For the latest installment, Jeffries did manage to have at-length conversations with Comcast corporate communications chief D'Arcy Rudnay and senior VP of customer experience Tom Karinshak.
Noting that Comcast spends $2 billion annually on customer service initiatives, the executives try to deliver a message of redemption, as their company looks to acquire No. 2 cable provider Time Warner Cable (NYSE: TWC).
"We continue to work on [customer service]," Rudnay tells Jeffries. "We have been working on it. It's very important to our customer experience."

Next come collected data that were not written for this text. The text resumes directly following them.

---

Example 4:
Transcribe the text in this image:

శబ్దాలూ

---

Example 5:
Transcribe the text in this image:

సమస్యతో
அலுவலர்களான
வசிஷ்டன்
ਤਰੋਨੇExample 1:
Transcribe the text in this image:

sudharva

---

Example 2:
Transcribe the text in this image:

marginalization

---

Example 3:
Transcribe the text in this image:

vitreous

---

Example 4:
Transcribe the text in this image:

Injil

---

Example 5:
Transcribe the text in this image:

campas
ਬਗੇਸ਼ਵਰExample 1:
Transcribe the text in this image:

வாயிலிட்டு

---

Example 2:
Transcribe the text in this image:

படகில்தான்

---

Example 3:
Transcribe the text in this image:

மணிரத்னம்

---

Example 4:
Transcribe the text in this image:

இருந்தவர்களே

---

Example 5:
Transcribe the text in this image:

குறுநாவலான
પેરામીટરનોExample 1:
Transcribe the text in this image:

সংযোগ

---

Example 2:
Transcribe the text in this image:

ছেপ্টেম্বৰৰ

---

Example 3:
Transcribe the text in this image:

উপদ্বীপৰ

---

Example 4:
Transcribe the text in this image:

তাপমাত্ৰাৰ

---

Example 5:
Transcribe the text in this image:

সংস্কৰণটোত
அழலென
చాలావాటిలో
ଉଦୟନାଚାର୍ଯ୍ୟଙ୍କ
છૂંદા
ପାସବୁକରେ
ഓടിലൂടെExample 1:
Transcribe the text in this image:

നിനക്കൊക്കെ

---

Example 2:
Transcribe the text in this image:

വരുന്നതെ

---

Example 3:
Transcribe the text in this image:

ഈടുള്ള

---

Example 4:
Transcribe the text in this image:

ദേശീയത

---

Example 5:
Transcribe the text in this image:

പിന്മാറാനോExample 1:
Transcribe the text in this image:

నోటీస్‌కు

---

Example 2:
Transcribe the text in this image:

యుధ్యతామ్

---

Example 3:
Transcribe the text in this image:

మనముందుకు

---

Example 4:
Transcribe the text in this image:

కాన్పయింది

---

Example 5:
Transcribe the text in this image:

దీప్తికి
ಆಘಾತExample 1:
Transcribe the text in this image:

Speaking to a number of current and former employees, however, Jeffries describes a scenario in which the conglomerate has focused too long on growth for the sake of growth, while trying to integrate too many acquisitions.

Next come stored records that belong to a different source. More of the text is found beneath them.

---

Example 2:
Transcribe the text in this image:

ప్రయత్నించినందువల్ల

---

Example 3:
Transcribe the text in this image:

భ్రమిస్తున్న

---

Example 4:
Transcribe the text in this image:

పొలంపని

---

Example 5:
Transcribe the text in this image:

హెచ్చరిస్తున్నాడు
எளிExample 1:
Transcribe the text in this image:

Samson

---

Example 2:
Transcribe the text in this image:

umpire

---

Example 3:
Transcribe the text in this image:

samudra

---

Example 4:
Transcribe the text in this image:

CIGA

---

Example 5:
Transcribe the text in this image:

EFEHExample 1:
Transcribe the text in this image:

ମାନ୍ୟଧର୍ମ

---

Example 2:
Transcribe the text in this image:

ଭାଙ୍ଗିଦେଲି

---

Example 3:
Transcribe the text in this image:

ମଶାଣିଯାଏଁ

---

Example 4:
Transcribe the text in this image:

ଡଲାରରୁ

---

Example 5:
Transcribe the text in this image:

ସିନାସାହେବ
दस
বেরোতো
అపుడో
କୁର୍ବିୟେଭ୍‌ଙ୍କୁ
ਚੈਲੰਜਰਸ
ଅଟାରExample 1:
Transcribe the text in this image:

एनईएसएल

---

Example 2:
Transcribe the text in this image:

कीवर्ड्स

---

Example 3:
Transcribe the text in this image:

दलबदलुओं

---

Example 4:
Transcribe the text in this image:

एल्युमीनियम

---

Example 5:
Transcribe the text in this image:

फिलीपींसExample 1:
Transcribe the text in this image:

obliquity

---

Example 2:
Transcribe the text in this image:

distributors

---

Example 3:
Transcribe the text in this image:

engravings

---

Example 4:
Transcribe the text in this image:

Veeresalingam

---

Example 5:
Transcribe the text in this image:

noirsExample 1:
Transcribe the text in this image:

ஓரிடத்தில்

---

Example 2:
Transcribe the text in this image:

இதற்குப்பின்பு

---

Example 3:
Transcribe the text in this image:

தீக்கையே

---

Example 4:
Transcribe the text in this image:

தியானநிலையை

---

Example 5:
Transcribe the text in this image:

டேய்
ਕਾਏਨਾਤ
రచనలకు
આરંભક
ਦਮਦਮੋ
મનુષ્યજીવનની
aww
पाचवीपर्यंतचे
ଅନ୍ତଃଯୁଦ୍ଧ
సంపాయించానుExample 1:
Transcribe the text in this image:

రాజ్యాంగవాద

"This is not getting bigger to provide cheaper service, or economies of scale, or to provide better service," a billing systems manager who worked at Comcast from 2008 to 2013 tells the blogger. "This is getting bigger for the sake of bigness. This is really like, 'I own 10 Subway stores and now I want an 11th one.' Well, if your 10 Subway stores have Cs from the health department, I don't know if you should get an 11th one. Maybe you should work on getting them cleaned out."
Whether or not the TWC merger gains federal approval, Jeffries concludes Comcast's service issues will continue. But the problem with the TWC purchase, as she sees it, is that TWC--which performs similarly poor on customer surveys--shares a belief that consumers respond only to product improvements and not effective problem solving.
The Verge interviewed one TWC insider, who notes that top TWC executives only tout the improved products and price points the proposed Comcast merger will deliver. There is "zero talk about improving customer service," the individual tells Jeffries.